Saved data entries:
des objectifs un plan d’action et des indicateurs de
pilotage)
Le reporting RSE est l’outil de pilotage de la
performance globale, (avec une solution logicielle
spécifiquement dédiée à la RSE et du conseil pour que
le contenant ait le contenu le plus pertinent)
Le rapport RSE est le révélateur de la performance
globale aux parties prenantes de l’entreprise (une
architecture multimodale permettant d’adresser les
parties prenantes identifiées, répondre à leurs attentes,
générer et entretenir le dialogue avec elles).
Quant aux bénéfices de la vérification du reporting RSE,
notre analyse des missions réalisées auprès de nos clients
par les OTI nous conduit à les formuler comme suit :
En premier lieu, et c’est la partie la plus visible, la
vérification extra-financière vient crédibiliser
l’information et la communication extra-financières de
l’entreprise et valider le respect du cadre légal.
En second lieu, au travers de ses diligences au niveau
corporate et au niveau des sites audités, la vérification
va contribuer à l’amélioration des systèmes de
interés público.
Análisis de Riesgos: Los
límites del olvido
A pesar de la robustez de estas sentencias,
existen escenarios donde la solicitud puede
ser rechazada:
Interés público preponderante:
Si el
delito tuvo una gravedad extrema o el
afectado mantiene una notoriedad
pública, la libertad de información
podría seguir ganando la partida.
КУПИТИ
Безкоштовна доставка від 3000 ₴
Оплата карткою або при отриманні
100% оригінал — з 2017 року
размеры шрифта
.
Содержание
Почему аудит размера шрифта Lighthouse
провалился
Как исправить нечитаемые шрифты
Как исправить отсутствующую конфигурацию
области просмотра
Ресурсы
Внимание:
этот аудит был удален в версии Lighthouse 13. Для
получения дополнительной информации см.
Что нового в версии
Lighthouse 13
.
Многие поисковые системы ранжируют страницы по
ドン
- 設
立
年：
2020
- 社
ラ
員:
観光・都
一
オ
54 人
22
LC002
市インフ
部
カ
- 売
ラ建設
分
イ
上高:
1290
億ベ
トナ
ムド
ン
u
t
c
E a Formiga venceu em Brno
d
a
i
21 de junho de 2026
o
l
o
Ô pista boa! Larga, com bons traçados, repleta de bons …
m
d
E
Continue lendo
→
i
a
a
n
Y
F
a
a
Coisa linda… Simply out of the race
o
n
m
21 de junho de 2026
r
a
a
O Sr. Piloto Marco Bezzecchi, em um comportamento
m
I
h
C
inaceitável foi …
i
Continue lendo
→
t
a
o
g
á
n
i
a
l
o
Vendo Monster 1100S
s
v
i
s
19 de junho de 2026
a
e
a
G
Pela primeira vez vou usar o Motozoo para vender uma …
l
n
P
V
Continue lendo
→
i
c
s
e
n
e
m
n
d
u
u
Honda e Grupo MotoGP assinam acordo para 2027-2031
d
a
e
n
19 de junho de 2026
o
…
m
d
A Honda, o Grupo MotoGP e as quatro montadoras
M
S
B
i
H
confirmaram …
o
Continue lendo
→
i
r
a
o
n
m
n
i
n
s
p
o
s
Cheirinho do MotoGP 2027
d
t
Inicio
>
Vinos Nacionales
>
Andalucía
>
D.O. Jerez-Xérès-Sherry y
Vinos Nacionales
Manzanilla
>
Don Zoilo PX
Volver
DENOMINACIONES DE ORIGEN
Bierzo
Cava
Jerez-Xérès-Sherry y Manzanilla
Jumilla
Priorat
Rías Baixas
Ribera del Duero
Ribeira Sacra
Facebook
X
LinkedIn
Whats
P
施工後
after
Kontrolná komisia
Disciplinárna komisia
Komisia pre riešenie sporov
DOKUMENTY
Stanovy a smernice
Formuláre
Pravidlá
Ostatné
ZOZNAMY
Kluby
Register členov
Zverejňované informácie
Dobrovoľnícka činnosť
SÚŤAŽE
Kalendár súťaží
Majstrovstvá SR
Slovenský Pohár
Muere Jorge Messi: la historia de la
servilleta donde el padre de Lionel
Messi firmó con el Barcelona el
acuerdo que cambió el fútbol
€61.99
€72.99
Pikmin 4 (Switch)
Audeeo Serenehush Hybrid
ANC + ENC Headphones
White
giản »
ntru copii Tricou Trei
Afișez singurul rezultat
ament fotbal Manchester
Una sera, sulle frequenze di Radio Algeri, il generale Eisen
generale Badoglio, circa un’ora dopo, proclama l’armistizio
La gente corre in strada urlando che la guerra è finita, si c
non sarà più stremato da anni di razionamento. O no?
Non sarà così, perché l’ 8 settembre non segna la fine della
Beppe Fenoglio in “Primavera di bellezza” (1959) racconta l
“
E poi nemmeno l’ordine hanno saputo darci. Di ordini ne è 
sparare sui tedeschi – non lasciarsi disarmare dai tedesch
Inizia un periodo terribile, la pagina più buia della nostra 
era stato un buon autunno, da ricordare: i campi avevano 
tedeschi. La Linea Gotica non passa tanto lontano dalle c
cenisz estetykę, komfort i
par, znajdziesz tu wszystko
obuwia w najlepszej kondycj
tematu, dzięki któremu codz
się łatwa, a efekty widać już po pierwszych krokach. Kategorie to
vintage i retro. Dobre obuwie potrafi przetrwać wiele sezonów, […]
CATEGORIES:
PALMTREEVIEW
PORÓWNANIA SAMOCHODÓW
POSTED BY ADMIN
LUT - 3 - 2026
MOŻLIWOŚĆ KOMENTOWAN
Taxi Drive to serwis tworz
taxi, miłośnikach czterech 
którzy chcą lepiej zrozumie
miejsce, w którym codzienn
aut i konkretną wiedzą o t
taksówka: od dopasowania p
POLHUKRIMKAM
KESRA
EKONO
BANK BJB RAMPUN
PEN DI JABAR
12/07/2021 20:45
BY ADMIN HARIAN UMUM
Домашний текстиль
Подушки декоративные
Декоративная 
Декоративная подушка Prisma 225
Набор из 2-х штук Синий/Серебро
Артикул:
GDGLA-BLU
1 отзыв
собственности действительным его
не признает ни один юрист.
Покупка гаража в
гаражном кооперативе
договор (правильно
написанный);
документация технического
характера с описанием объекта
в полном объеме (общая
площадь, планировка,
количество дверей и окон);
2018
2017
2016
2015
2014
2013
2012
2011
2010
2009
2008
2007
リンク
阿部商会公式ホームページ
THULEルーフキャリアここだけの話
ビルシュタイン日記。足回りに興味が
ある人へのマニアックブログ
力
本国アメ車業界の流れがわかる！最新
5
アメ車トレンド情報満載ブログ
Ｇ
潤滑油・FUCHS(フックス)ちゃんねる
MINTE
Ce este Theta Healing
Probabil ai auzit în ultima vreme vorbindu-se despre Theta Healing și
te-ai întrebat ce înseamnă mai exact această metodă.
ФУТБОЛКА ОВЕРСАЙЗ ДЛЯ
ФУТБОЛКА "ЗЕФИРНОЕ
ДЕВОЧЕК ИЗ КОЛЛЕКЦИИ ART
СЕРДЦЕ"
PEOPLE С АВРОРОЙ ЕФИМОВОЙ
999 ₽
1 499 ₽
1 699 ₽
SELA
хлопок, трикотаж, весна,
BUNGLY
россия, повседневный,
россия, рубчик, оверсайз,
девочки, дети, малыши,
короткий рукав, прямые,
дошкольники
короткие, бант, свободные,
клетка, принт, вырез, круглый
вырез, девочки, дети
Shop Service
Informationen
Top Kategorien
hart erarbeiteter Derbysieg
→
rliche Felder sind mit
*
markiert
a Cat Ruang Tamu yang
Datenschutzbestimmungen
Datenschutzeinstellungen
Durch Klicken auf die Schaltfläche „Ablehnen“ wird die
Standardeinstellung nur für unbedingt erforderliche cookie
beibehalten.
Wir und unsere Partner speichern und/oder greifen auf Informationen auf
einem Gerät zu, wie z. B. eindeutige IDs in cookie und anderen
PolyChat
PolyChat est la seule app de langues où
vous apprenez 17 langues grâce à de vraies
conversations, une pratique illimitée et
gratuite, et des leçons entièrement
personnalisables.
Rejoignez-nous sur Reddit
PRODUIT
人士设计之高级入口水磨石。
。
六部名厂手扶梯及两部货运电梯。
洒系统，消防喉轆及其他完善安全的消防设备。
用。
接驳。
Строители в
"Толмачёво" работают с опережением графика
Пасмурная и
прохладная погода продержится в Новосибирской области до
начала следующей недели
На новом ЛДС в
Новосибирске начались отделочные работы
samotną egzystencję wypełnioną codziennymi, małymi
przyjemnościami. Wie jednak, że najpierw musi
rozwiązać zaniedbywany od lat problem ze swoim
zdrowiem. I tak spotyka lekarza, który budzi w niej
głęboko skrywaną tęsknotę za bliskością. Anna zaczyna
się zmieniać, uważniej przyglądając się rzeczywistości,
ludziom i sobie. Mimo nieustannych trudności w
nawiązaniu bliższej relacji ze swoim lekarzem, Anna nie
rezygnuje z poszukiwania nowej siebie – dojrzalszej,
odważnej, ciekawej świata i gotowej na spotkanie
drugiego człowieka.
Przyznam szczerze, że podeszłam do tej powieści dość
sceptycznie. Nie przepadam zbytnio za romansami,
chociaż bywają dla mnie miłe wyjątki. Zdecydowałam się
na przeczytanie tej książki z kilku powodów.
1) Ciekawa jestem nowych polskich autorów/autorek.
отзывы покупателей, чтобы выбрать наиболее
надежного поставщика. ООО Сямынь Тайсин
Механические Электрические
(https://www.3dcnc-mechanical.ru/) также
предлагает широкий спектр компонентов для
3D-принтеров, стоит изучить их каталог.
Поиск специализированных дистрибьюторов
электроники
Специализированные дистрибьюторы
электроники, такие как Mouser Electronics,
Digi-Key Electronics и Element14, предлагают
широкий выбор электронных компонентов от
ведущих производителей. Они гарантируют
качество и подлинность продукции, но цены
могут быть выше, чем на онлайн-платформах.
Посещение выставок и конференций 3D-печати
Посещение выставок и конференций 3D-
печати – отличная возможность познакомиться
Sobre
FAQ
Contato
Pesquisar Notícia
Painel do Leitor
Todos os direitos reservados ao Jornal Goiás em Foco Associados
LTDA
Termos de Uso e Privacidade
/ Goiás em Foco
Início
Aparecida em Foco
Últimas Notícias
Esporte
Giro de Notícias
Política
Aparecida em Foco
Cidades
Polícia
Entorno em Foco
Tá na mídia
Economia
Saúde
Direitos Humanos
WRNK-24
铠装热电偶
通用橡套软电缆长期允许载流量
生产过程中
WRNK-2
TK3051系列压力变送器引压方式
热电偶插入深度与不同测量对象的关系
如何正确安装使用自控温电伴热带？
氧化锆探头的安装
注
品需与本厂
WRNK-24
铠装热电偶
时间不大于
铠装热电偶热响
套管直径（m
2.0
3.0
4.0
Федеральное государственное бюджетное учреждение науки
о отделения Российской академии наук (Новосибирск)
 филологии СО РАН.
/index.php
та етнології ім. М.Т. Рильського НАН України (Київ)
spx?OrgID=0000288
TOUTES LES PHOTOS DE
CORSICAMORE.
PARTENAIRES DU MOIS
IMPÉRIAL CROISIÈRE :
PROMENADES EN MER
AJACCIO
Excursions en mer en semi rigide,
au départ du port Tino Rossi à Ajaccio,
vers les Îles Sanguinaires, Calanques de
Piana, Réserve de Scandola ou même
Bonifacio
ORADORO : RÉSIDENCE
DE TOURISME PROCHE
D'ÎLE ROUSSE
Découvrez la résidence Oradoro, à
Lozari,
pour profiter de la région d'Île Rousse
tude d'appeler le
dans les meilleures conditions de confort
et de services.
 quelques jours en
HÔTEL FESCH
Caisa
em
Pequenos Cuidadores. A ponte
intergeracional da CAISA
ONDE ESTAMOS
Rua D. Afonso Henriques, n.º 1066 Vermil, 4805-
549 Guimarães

▸ Problem
Each line of the data in which the string "широкий" appears needs to be copied.

▸ Solution to this exercise
предлагает широкий спектр компонентов для
широкий выбор электронных компонентов от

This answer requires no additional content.